What if I told you that leadership isn’t just who you know, it’s about whether you introduce people? One of the most under-discussed components of leadership is boundary spanning. That is, the ability to bring together seemingly disparate people and information to create better outcomes.
In Kare Anderson’s TEDTalk, she called this being an opportunity maker by connecting people in unexpected ways. To keep a mutuality mindset in which you seek out and connect those with complementary talents and a strong sweet spot of mutual interest.
There is a line of research called social network analysis that studies the linkages between people and the meaningfulness of those linkages that exist (or not), whether they are reciprocated, and how they are used.
One of my favorite studies in this line of research is by Granovetter that was published in an article called: The strength of weak ties.
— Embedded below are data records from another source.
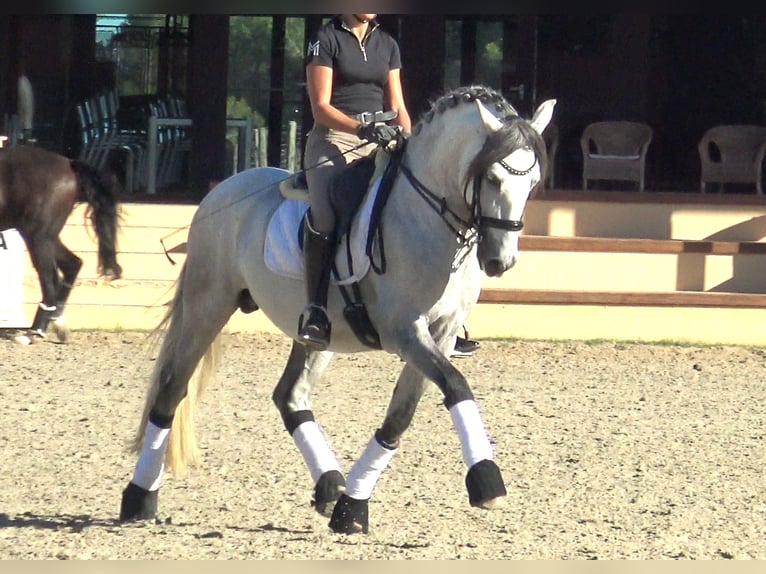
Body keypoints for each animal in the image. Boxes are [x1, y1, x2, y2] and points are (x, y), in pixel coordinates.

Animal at [0, 146, 121, 344]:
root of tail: (68, 164)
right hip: (45, 236)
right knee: (72, 264)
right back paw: (57, 323)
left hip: (38, 236)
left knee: (50, 280)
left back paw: (34, 333)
In it, he made the seemingly counter-intuitive argument that it is the people we consider mere acquaintances (rather than strong, tested relationships) can provide us the most benefit in some circumstances.
This concept is brought to life in Anderson’s TEDTalk. In it, she describes the connection she made between 3 people that could not be more different. An up-and-coming actress, an architect/professor, and an inmate of San Quentin. The connection between these three people resulted in the spread of public art in California. In short, she is boundary spanning. She is an opportunity maker. And she is a leader.
The take-away here about boundary spanning is twofold:
- What are you doing to get to know people that outside of your direct area of work? Do you know a couple people in finance? In procurement? In IT? Remember, several months back in our Happiness Challenge? I talked about the small things you can do to build relationships across your agency. In doing those small tasks, you will become happier. And, you are setting yourself up to be a boundary spanner.
- Do you make connections between people in unexpected ways? For example, I recently had someone mention a coworker sailed as a hobby. Knowing I sailed too, she said she hoped I didn’t mind her sharing that information. She just thought we should know each other. This coworker and I exchanged a couple emails about sailing. And, can you believe that a month later I was sitting in a meeting with this sailor? Or, that it went WAY better because we now had a personal connection? So you see. You not only can make unusual connections – those linkages can be in entirely unusual areas.